On the molecular level, the coordination between DNA replication and centrosome duplication in S phase is mediated via the cyclin-dependent kinase 2 (Cdk2) (Hinchcliffe and Sluder, 2002). Cdk2 activity is required for both of these key S phase events. In addition, a common requirement for DNA replication and centrosome duplication is phosphorylation of the retinoblastoma gene product pRb and the subsequent release of the transcription factor E2F (Meraldi et al., 1999). E2F moves into the nucleus and switches on genes required for S phase, like cyclin A and E (Schulze et al., 1995; Ohtani et al., 1995). In some cell types like CHO or U2OS cells, the normal coordination between centrosome duplication and DNA replication can be disrupted by treating cells with hydroxyurea, which induces cell cycle arrest in S phase. If such cells are treated with hydroxyurea, DNA replication is blocked but centrosome duplication continues normally, leading to multiple copies (Balczon et al., 1995).
In Xenopus embryos, Cdk2 regulates centrosome duplication together with its binding partner cyclin E (Hinchcliffe et al., 1999; Lacey et al., 1999), whereas in mammalian somatic cells cyclin A has the predominant role in the Cdk2 complex (Meraldi et al., 1999; Balczon, 2001). Beside Cdk2, two other protein kinases have also been implicated in centrosome duplication. In the nematode Caenorhabditis elegans, the ZYG-1 kinase is required for centrosome duplication, and mutant
embryos arrested with single, unpaired centrioles and monopolar spindles (O'Connell et al., 2001). However, what kinase functionally resembles ZYG-1 in other organisms remains to be clarified. The other kinase involved in centrosome duplication is calcium-calmodulin kinase II (CaMKII) (Matsumoto and Maller, 2002). In Xenopus egg extracts, a sudden increase in calcium ions leads to activation of CaMKII, and this serves as the trigger for centrosome duplication. Inhibition of this kinase completely abolished centrosome duplication (Matsumoto and Maller, 2002). Thus, regulation of centrosome duplication by phosphorylation is an important mechanism, and the identification of substrates of the many kinases implicated in centrosome duplication is an important issue.
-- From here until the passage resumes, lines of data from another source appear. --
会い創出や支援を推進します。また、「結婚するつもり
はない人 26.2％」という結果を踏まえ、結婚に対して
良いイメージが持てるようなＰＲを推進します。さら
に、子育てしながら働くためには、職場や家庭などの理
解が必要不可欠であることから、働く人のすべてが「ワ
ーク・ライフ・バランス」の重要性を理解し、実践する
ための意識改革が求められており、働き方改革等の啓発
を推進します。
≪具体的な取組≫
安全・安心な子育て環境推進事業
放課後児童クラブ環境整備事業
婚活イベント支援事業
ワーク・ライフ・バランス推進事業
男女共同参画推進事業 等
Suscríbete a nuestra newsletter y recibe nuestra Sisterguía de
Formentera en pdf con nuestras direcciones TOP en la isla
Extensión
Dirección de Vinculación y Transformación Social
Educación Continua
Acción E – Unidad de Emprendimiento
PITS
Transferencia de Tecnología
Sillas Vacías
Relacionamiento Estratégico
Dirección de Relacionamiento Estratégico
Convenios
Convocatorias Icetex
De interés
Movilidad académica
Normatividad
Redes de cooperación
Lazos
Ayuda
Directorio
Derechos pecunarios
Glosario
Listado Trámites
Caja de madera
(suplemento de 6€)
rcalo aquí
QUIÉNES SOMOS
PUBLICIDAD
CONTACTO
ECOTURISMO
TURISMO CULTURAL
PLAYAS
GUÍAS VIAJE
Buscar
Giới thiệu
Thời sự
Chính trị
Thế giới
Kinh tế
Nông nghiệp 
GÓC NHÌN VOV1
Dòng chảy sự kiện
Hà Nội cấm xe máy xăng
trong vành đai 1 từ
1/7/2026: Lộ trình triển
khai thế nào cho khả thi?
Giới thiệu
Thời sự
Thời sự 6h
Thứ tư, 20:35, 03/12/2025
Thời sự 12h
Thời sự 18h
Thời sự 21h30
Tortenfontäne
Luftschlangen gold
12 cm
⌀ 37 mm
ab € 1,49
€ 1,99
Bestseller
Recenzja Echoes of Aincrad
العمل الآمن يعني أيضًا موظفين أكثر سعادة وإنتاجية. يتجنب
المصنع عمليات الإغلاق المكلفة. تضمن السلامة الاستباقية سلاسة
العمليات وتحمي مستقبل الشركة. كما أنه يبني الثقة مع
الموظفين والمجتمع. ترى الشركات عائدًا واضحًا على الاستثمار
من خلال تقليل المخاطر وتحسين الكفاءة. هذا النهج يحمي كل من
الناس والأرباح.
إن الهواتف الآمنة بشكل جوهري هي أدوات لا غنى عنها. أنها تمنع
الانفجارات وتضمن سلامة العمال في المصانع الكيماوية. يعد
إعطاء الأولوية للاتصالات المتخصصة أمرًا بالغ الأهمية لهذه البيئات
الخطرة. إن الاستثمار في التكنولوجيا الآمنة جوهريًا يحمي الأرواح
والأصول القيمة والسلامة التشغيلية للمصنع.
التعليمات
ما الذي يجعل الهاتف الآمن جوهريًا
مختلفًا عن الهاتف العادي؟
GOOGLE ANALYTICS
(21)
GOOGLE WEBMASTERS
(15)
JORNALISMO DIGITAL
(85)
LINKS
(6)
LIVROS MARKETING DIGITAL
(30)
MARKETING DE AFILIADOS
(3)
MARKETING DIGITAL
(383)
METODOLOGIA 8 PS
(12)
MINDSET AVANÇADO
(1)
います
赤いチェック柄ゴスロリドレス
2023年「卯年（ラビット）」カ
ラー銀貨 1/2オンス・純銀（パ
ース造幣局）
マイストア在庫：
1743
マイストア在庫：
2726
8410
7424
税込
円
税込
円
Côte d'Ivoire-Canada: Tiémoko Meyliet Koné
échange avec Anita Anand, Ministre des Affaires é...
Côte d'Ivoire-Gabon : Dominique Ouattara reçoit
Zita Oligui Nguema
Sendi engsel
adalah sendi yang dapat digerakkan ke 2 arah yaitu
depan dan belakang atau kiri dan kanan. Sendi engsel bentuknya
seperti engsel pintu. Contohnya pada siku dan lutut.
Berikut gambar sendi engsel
Little is known about the targets of Cdk2 in regulating centrosome duplication.
Putative substrates might include nucleophosmin (NPM/B23) (Okuda et al., 2000) and CP110 (Chen et al., 2002b), but the precise functions of these proteins within the centrosome duplication cycle have to be determined. In addition to nucleophosmin and CP110, a third potential substrate of Cdk2/cyclin E was recently described, namely mMps1, the mouse homolog of budding yeast S. cerevisiae Mps1p (Fisk and Winey, 2001), suggesting that mMps1 regulates centrosome duplication. It has been reported that mMps1 localizes to centrosomes throughout the cell cycle, both on the endogenous level and as a GFP-fusion protein (Fisk and Winey, 2001). Additionally, in mitosis it was localized to kinetochores. Furthermore, overexpression of mMps1 enhanced centrosome reduplication, whereas overexpression of a kinase-dead mutant, mMps1-KD, blocked centrosome reduplication in NIH3T3 cells that are arrested in S phase. In addition, Cdk2 activity was required for mMps1 driven centrosome reduplication, and Cdk2 could phosphorylate mMps1, at least in vitro, which was thought to stabilize mMps1, thus contributing to centrosome reduplication (Fisk and Winey, 2001).